120a M’Arcordo…quando il babbo artorna a lavorate alla Buitoni

“Io sono R… il mio nonno era F… il fascista cattivo!”

Queste furono le prime parole che mi disse al telefono. Di certo fu un’insolita maniera di presentarsi, considerando che fino a pochi minuti prima non sapevo neanche che esistesse. Ho subito capito chi fosse e le sue parentele varie son subito diventate chiare. Di quel nonno, che non avevo mai conosciuto, ne avevo sentito parlare molto ed la nomea che aveva lasciato a Sansepolcro non era una delle migliori.

Ma cosa era successo? Circa tre o quattro anni fa mia figlia Tanya, durante un servizio fotografico in un nuovo ristorante a New York, incontrò un signore dal cognome inconfondibile: doveva essere di Sansepolcro… infatti. Mi telefonarono subito dal ristorante stesso e fu allora che R… mi si presentò con quella categorica affermazione.

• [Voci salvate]
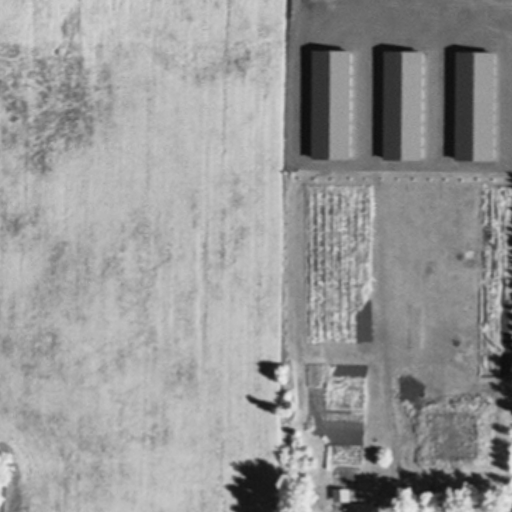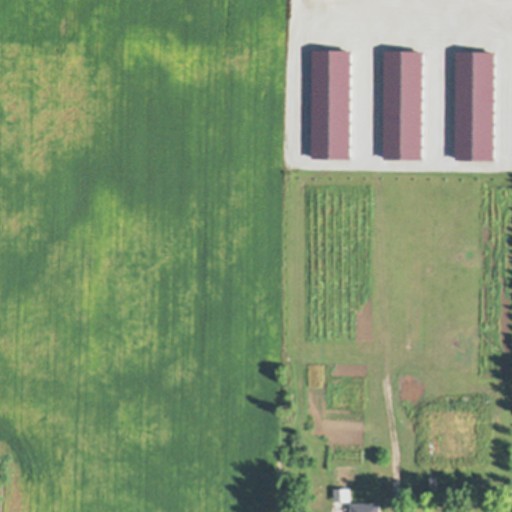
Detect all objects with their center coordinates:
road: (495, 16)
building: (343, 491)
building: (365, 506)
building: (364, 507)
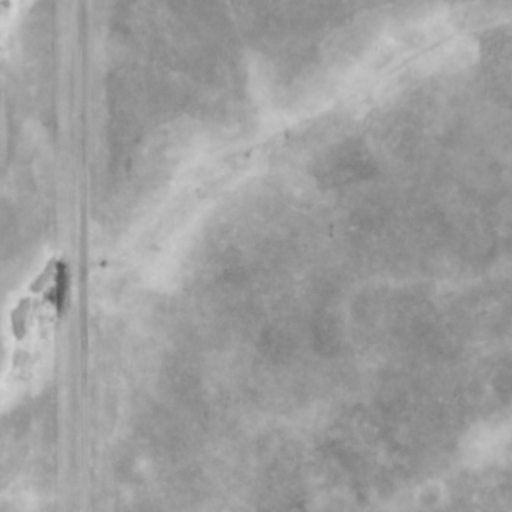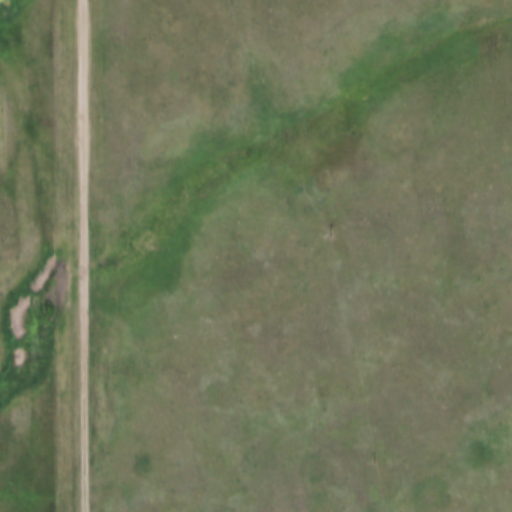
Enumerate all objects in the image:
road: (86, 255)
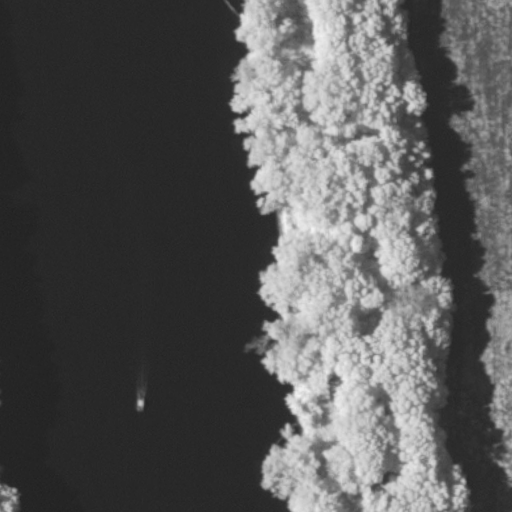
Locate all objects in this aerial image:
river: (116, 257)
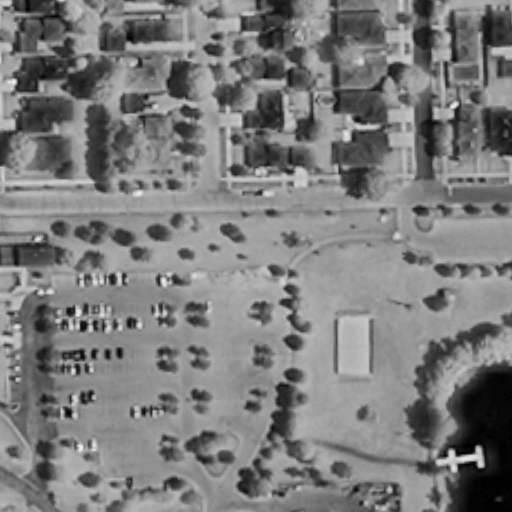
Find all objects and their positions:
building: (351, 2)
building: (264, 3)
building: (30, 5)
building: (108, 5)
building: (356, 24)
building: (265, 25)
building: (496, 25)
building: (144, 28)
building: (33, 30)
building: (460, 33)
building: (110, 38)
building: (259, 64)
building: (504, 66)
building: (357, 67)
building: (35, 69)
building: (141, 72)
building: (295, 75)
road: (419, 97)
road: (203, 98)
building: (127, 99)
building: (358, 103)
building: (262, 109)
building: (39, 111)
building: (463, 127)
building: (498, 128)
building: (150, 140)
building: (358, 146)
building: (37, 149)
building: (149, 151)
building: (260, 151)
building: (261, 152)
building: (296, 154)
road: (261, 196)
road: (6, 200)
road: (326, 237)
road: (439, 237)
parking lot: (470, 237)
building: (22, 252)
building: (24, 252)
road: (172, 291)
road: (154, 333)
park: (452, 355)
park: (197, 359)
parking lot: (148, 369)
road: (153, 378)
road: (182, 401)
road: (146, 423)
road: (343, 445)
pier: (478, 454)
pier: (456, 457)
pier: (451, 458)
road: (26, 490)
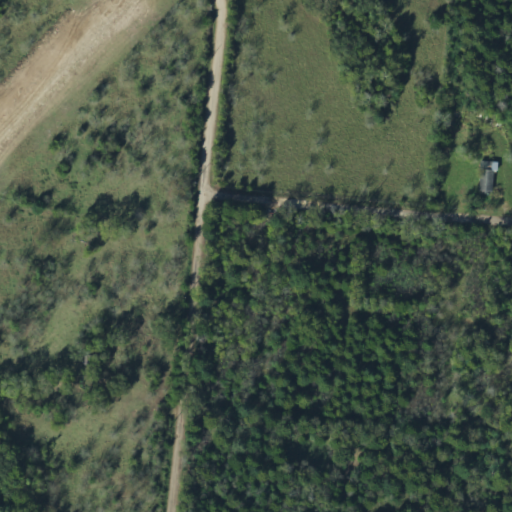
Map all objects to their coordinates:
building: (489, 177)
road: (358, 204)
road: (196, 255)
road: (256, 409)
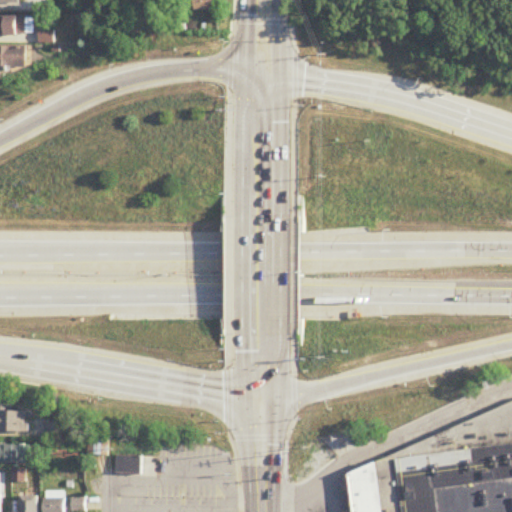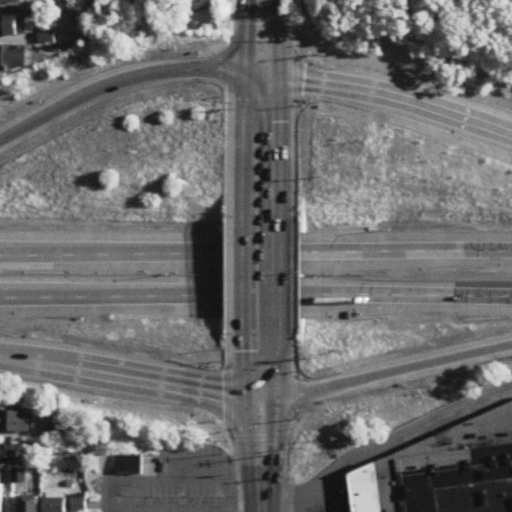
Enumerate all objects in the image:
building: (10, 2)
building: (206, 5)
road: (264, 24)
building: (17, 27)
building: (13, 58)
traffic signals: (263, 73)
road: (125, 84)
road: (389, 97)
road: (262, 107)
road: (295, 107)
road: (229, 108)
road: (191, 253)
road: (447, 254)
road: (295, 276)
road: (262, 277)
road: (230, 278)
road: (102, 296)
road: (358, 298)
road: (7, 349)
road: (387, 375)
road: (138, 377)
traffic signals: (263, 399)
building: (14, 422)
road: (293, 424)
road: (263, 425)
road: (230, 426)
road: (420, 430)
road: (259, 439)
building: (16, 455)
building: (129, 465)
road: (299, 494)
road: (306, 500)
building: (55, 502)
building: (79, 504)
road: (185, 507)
...
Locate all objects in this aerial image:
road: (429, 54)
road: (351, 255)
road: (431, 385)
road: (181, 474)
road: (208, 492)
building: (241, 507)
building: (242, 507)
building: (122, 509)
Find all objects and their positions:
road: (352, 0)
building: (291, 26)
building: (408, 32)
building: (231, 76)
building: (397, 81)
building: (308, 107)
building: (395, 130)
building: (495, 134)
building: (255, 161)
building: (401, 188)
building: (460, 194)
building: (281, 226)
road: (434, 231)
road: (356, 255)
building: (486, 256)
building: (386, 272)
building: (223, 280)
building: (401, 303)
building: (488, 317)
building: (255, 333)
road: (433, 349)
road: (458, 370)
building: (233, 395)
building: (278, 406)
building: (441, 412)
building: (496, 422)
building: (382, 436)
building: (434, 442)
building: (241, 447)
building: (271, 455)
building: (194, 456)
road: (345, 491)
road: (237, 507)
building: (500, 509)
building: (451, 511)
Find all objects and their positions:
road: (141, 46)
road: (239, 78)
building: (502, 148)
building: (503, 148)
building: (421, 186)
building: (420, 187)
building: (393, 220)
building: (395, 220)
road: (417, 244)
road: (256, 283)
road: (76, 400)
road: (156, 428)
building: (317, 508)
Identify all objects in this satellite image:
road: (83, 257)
* * *
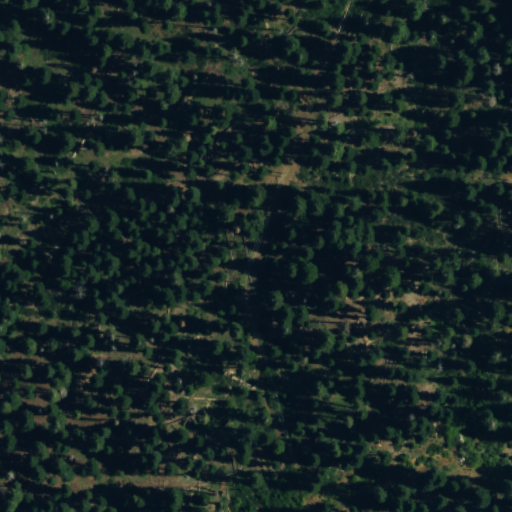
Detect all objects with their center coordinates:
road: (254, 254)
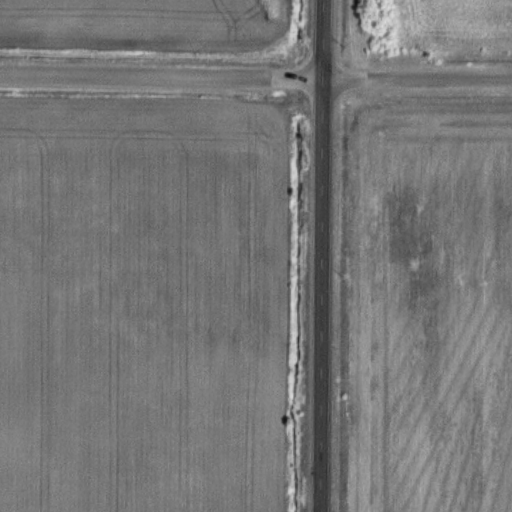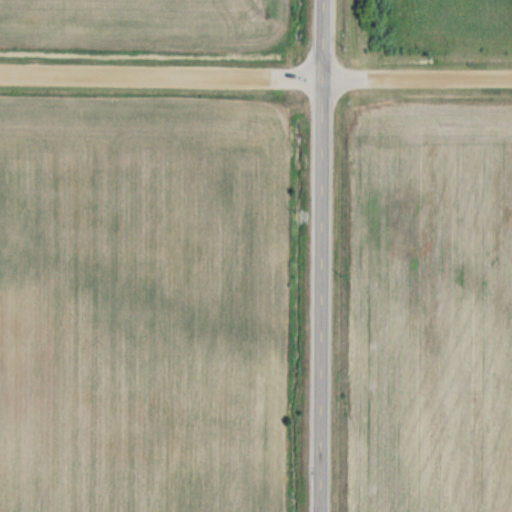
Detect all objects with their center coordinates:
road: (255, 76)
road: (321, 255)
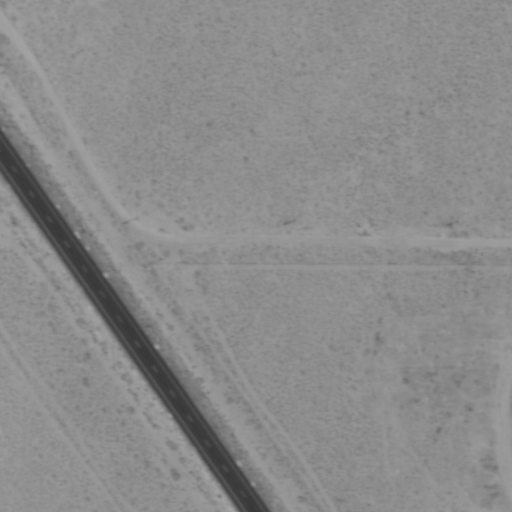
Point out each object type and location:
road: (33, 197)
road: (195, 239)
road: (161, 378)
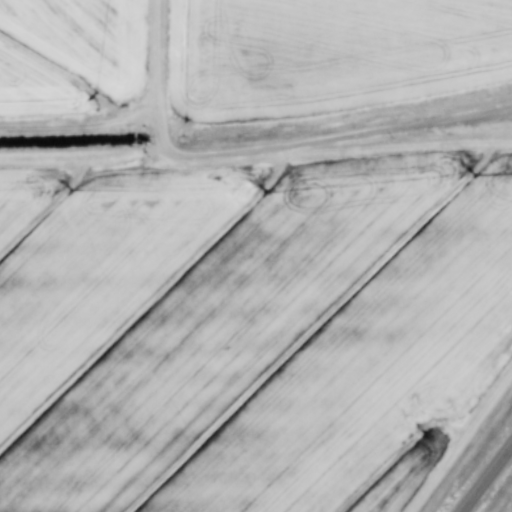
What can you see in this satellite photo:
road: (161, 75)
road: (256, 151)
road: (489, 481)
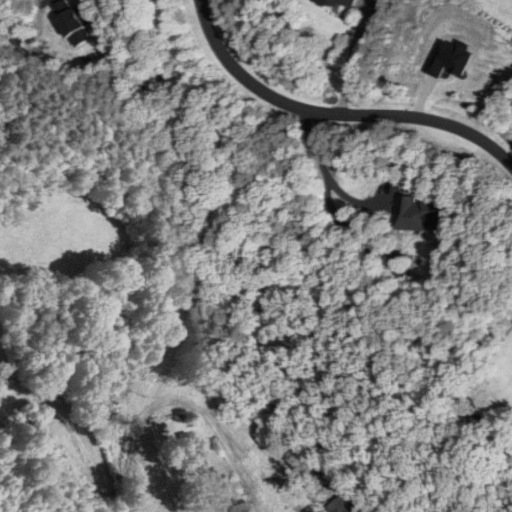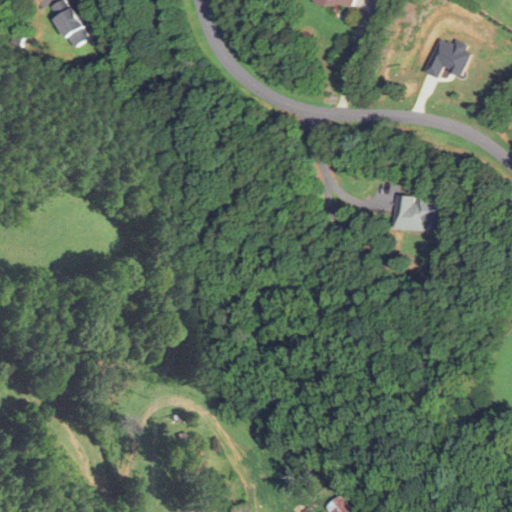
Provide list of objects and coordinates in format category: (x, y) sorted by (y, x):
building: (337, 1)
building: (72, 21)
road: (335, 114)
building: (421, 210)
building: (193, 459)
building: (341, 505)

• [Compiti da svolgere]
1. Trascrivi dal brano la parte che si apre con le parole contenenti «120a M’Arcordo…quando il» e si chiude con «una delle migliori.».
2. Secondo il brano, dove si trovava Tanya per il servizio fotografico durante il quale incontrò quel signore?
3. Prosegui il brano su Sansepolcro a partire dal punto in cui termina.

• [Risposte attese]
1.
120a M’Arcordo…quando il babbo artorna a lavorate alla Buitoni

“Io sono R… il mio nonno era F… il fascista cattivo!”

Queste furono le prime parole che mi disse al telefono. Di certo fu un’insolita maniera di presentarsi, considerando che fino a pochi minuti prima non sapevo neanche che esistesse. Ho subito capito chi fosse e le sue parentele varie son subito diventate chiare. Di quel nonno, che non avevo mai conosciuto, ne avevo sentito parlare molto ed la nomea che aveva lasciato a Sansepolcro non era una delle migliori.

2. In un nuovo ristorante a New York.

3.
Fu gentile e mi invitò a pranzo, mi voleva incontrare: io venivo da quel posto di cui aveva tanto sentito parlare e per questo sembrava contento. Lui era nato molti anni dopo la guerra in una città del nord. Per lui io rappresentavo quella cittadina in un angolo della Toscana dove la sua famiglia aveva per tanto tempo vissuto e prosperato. Io venivo da quel posto misterioso che per lui rimaneva luogo lontano ed interdetto.

Mi misi d’accordo con Tanya e nella mia susseguente visita a New York andammo a trovarlo, per pranzo. Le tagliatelline fresche al burro coi tartufi bianchi d’Alba furono l’inizio d’un pranzo memorabile. Mangiare col padrone ti garantisce anche un impeccabile servizio. Si dall’inizio la conversazione fu aperta e senza alcuna esitazione mi ripeté:

“Mio nonno era un fascista cattivo, ma era cattivo non perché fascista ma lo era di natura. Era cattivo con tutti, anche con noi, i nipotini. Lui era eternamente arrabbiato. Ne hai sentito parlare, vero? Di certo male.”

Si, ne avevo sentito parlare ed anche del fatto che aveva avuto vari figli sparsi mai poi riconosciuti. Parlammo a lungo. R. aveva avuto una vita avventurosa ed essere a New York sembrava essere solo un altro capitolo. Ci furono riferimenti alla vita randagia della sua famiglia che sembrava ancora sentire il peso dell’esilio.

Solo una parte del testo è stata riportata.